[Problem requirements]
Please quote the stretch from the very beginning of the items through the line containing "Bereits beim Aufrufen", including that line, word for word and nothing beyond it.

[Supplied entries]
● ● ●

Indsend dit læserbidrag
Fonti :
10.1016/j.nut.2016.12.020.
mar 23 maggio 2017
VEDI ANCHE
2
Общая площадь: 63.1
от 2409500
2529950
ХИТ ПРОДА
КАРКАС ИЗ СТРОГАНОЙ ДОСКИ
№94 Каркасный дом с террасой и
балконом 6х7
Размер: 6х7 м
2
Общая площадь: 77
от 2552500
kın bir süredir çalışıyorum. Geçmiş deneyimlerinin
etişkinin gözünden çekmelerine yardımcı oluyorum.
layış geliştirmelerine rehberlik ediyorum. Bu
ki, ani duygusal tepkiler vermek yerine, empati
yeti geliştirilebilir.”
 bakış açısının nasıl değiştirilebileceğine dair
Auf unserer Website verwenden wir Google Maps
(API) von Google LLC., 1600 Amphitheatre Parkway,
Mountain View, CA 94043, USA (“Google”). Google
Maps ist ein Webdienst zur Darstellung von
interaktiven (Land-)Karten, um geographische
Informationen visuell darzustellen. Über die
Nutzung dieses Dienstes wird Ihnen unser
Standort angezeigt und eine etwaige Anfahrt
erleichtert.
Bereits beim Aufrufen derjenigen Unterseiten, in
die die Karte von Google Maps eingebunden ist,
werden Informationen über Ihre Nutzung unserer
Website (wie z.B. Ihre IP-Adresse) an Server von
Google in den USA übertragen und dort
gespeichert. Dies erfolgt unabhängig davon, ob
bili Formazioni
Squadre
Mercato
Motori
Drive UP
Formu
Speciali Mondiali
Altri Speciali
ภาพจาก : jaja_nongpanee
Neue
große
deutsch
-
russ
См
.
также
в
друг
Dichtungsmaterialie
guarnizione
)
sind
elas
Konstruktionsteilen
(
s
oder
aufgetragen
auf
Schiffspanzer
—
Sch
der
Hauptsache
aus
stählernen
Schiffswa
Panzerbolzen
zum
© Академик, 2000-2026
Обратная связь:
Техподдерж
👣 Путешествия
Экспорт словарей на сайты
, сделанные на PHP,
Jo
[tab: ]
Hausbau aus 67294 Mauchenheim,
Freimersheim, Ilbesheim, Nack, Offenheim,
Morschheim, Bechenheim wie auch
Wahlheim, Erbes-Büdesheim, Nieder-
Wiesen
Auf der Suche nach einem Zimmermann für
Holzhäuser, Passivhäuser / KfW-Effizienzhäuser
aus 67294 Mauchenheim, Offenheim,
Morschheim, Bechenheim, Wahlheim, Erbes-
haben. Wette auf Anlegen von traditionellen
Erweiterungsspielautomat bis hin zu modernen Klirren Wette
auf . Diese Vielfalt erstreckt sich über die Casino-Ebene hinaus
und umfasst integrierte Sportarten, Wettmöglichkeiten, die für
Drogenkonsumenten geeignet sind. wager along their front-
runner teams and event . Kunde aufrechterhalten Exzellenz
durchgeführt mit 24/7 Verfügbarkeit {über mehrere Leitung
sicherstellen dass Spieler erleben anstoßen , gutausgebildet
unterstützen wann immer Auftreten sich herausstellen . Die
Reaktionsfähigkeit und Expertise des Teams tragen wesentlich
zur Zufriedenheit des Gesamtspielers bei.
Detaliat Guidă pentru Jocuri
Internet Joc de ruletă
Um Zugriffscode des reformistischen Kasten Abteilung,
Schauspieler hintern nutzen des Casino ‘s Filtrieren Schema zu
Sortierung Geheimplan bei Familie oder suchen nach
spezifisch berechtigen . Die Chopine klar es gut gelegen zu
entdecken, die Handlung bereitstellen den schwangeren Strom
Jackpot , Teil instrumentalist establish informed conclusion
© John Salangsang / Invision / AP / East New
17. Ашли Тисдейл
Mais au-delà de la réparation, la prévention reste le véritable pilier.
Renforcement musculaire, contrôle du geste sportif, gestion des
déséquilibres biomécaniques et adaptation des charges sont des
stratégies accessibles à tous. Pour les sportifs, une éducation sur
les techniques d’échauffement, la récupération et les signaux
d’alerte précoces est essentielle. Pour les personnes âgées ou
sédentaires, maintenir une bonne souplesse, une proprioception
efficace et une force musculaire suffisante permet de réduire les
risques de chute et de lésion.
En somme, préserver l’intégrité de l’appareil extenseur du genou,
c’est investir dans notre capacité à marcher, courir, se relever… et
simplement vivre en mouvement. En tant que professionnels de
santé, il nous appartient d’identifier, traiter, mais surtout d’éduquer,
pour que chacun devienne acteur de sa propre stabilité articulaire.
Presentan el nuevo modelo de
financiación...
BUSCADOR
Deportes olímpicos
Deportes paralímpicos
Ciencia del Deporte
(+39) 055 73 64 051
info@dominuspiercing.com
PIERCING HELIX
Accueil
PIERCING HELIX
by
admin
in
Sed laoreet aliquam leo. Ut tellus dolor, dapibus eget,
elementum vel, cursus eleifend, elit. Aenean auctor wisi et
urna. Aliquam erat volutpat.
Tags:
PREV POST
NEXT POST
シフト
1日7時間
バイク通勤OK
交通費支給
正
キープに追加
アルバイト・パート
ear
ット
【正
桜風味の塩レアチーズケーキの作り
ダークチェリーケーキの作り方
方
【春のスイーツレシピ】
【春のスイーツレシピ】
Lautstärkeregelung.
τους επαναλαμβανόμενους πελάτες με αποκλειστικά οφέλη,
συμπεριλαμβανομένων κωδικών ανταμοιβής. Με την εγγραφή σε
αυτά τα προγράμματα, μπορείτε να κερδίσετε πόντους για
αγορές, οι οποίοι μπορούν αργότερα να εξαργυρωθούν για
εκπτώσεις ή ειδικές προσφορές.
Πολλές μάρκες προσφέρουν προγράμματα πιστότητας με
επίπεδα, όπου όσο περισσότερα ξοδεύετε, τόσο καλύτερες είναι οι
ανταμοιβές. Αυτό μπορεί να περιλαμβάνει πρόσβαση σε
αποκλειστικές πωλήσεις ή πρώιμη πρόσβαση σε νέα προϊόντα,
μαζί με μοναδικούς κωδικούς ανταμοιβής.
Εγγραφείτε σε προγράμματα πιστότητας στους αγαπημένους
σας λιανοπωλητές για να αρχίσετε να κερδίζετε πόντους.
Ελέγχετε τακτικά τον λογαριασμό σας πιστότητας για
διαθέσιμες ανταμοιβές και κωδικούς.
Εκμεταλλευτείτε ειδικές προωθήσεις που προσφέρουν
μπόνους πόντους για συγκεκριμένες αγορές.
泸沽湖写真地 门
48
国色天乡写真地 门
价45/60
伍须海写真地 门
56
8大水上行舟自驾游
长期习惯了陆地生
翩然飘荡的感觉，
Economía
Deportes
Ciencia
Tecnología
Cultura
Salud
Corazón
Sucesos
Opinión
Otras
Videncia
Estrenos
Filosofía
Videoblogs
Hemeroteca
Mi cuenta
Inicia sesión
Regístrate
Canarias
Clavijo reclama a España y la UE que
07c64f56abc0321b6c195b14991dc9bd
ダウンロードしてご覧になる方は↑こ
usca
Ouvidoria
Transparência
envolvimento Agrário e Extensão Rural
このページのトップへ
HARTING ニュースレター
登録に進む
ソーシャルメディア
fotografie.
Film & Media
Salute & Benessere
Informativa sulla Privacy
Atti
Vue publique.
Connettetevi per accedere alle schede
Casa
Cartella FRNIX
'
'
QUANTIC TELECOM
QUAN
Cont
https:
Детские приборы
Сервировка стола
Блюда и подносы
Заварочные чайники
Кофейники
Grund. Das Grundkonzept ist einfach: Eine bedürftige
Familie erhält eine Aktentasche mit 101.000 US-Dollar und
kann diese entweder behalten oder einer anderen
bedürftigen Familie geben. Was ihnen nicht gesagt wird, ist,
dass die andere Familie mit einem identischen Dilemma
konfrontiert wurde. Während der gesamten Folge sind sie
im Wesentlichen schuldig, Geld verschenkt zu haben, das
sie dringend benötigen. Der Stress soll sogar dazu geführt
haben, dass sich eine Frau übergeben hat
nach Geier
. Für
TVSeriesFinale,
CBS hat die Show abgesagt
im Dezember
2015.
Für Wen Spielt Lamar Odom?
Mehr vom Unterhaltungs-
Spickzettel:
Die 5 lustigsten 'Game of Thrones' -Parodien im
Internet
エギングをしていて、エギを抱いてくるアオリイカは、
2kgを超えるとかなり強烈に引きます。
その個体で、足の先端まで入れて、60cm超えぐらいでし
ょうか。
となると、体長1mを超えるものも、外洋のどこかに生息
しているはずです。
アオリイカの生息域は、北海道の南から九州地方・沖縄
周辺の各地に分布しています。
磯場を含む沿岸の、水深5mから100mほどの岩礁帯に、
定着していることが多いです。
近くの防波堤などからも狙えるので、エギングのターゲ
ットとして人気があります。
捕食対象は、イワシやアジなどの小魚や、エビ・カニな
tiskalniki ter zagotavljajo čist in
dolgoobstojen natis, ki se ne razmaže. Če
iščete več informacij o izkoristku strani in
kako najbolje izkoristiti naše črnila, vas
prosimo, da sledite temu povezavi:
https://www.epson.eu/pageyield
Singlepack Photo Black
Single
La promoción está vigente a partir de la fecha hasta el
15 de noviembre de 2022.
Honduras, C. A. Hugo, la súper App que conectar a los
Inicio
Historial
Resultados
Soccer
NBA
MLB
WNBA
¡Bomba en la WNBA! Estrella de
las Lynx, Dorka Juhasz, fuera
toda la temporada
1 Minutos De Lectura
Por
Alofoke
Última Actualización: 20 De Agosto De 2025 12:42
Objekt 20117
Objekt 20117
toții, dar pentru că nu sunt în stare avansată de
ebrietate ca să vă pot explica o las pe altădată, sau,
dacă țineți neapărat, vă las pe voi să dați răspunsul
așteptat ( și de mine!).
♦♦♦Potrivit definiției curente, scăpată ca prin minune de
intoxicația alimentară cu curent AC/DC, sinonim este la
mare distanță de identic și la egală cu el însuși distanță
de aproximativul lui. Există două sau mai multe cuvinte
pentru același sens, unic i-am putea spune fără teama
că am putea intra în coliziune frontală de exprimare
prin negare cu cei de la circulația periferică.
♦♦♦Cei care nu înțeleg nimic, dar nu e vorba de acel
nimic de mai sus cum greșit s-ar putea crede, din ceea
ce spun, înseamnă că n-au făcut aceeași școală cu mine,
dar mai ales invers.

● ● ●

[Solution for this exercise]
Indsend dit læserbidrag
Fonti :
10.1016/j.nut.2016.12.020.
mar 23 maggio 2017
VEDI ANCHE
2
Общая площадь: 63.1
от 2409500
2529950
ХИТ ПРОДА
КАРКАС ИЗ СТРОГАНОЙ ДОСКИ
№94 Каркасный дом с террасой и
балконом 6х7
Размер: 6х7 м
2
Общая площадь: 77
от 2552500
kın bir süredir çalışıyorum. Geçmiş deneyimlerinin
etişkinin gözünden çekmelerine yardımcı oluyorum.
layış geliştirmelerine rehberlik ediyorum. Bu
ki, ani duygusal tepkiler vermek yerine, empati
yeti geliştirilebilir.”
 bakış açısının nasıl değiştirilebileceğine dair
Auf unserer Website verwenden wir Google Maps
(API) von Google LLC., 1600 Amphitheatre Parkway,
Mountain View, CA 94043, USA (“Google”). Google
Maps ist ein Webdienst zur Darstellung von
interaktiven (Land-)Karten, um geographische
Informationen visuell darzustellen. Über die
Nutzung dieses Dienstes wird Ihnen unser
Standort angezeigt und eine etwaige Anfahrt
erleichtert.
Bereits beim Aufrufen derjenigen Unterseiten, in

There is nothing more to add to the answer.